Day 11: Blur
It was pitch black and we were still a couple hours outside of Portland.
We’d been driving all day. Me, my younger brother, and my parents. Driving up from California to visit an uncle in Oregon.
I don’t remember the buildup. Things must’ve been tense. We might’ve been arguing. Maybe my parents weren’t getting along.
But we were hungry. And either we stopped for food now or we might not eat until midnight.
My dad took the turnoff to Crater Lake — an old volcano now holding an inky blue lake, with an island in the middle. It’s popular with tourists. There was bound to be food.
We parked in the big lot at the top of the winding road. It was summer. But it was cold up there. And wet. We shivered as we walked to the restaurant.
Inside there were several roaring fireplaces. Fancy chandeliers hung from the ceiling. Moose, bears and foxes stuck their glassy-eyed heads from the walls.
There was elk on the menu. And it was expensive.
Now, this is not a horror story. But sitting there in that restaurant, I was scared.
It wasn’t the darkness or the creepy decor. It was the prices.
Five years earlier, at 17 years old, I had applied to college. And in my application essay I wrote about feeling guilty. I felt sorry that it had cost my parents so much to send me to school. And that even before my four years of college, I felt I’d been a burden.
So as we sat at the table looking over the menu, I started crying. And then crying I got up from the table, walked outside, and sat in the parking lot alone. My appetite was gone.
It scared me to death that we were going to pay to eat dinner there. I was afraid that we were going to go broke. I had a nervous breakdown. And I literally would have felt more comfortable not eating than spending $25 or $30 on an entrée.
Now, you might see a baby start crying at dinner and think “that’s totally normal.”
But a 21-year-old? That’s not a normal reaction.
Back then I barely knew what the word “trauma” meant. And I sure as hell never would’ve thought it could apply to me.
But that’s exactly what that was: trauma.
Sitting in that restaurant, looking at that menu, facing the prospect of spending that much on dinner, and feeling as I did about money — it was way more than I could handle.
To me it felt like something very, very bad I was going to happen. That we were deeply unsafe and we were about to go over the edge. We were teetering on the brink, and I could’t save us.

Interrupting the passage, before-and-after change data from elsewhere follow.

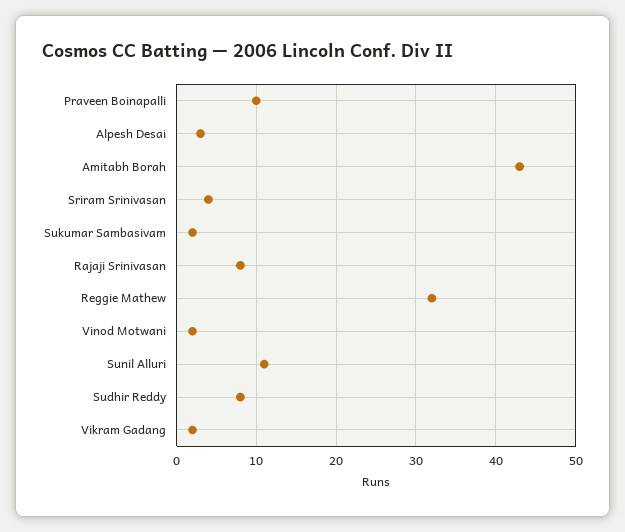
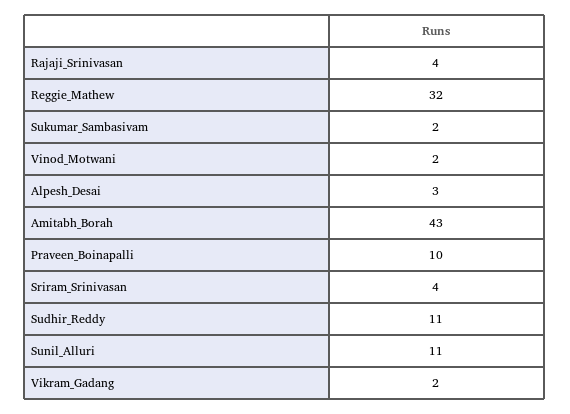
  {
    "Praveen Boinapalli": 10,
    "Alpesh Desai": 3,
    "Amitabh Borah": 43,
    "Sriram Srinivasan": 4,
    "Sukumar Sambasivam": 2,
-   "Rajaji Srinivasan": 8,
+   "Rajaji Srinivasan": 4,
    "Reggie Mathew": 32,
    "Vinod Motwani": 2,
    "Sunil Alluri": 11,
-   "Sudhir Reddy": 8,
+   "Sudhir Reddy": 11,
    "Vikram Gadang": 2
  }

You could say I was being “too sensitive.” That everything was fine. I was safe. Nothing was going to happen.
But crying doesn’t happen without reason. Fear isn’t arbitrary. Nor is anger or shame or guilt. Or joy for that matter.
Looking back, I think my tears were a reflection of what my parents were feeling. Maybe there was something going on with mom and dad that they weren’t showing.
They wouldn’t express it, they wouldn’t acknowledge it, so I had to do it for them.
I was the dam that had to break. I was the weakest link. I was sensitive to how they felt, and I became the container for all they didn’t want to address.
But my container was too small. And in that moment I overflowed.
Sensitivity isn’t always a gift. And maybe most of the time it isn’t.
Because sometimes you feel way too much — feelings that aren’t even yours to feel.
And when that happens, the lines between you and other people begin to blur. And you start to wonder, “What’s actually me?”